- **READING TEXT**:
################

Separation and Restrictive Covenant Agreement and Full Release and Waiver of Claims dated October 5, 2023, with Michael C. Pearl

Contract Categories: Human Resources - Separation Agreements
EX-10.6 3 usac202310-kex106.htm EX-10.6 Document
Exhibit 10.6
SEPARATION AND RESTRICTIVE COVENANT AGREEMENT AND FULL RELEASE AND WAIVER OF CLAIMS
This Separation and Restrictive Covenant Agreement and Full Release and Waiver of Claims (this “Agreement”) is by and between USA Compression Management Services, LLC (“USAC”) on behalf of itself and its parents, its subsidiaries and affiliates (collectively with USAC, the “Partnership”) and Michael C. Pearl (“Employee”).
WHEREAS, Employee will resign from employment and Employee’s employment with the Partnership shall terminate effective October 5, 2023 (the “Termination Date”);
WHEREAS, the Partnership will provide Employee a lump sum of $500,000.00, which is a payment Employee would not otherwise be entitled, less all applicable taxes and required governmental withholdings (the “Separation Payment”), in exchange for the Employee’s full and proper execution of this Agreement;
WHEREAS, in order to achieve a final and amicable resolution of the employment relationship in all its aspects, the Partnership has agreed, in accordance with the terms and conditions of this Agreement as set forth below, to provide consideration to the Employee in exchange for the Employee’s full and proper execution of this Agreement.
NOW, THEREFORE, in consideration of the mutual promises and covenants set forth in this Agreement and other good and valuable consideration, the receipt and sufficiency of which is hereby acknowledged, the parties agree as follows:
1.Separation from Employment. Employee’s employment with the Partnership shall terminate effective as of the Termination Date.
2.Consideration for Signing. As consideration for this Agreement the Partnership agrees to the following:
(a)Employee shall receive the Separation Payment, which is contingent upon the full and proper execution of this Agreement.

################

Please give the lump-sum amount of the Separation Payment in the separation agreement.

- **SOURCE MATERIAL**:
################

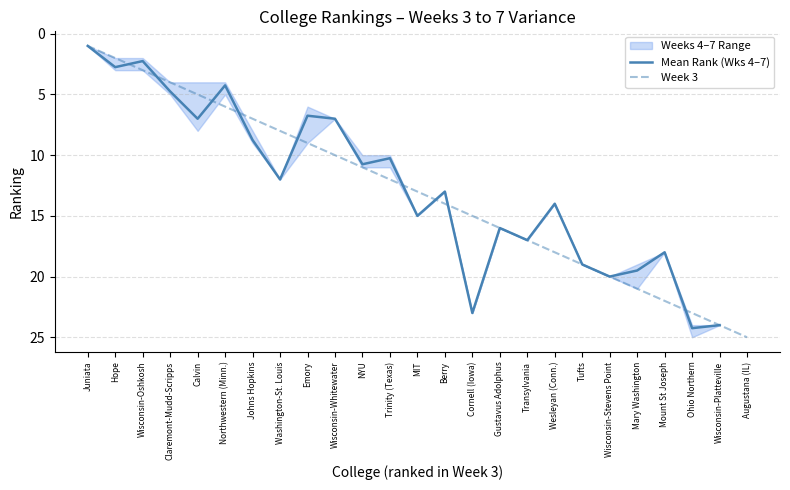

Does the chart have visible grid lines?

Yes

################

- **OUTPUT OF THE EXERCISE**:
$500,000.00, less all applicable taxes and required governmental withholdings.